▶ Written task: Copy every line of text in the listing below as it appears, leaving out the pictures.

:: Materials provided ::

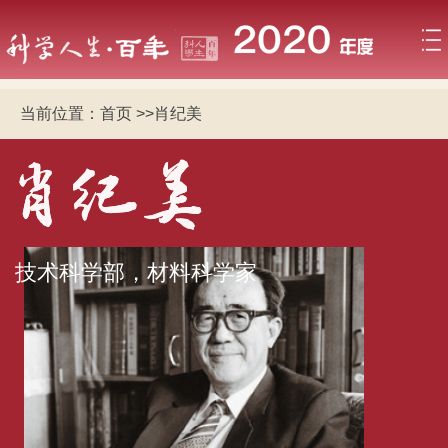
当前位置：
首页
>>
肖纪美
技术科学部，材料科学家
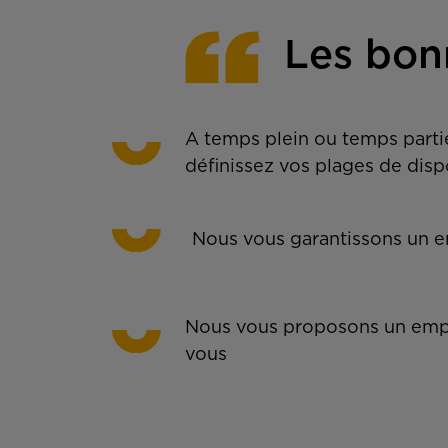
Les bon
A temps plein ou temps partie
définissez vos plages de disp
Nous vous garantissons un em
Nous vous proposons un empl
vous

:::

▶ Written response:
当前位置：
首页
>>
肖纪美
技术科学部，材料科学家
Les bon
A temps plein ou temps partie
définissez vos plages de disp
Nous vous garantissons un em
Nous vous proposons un empl
vous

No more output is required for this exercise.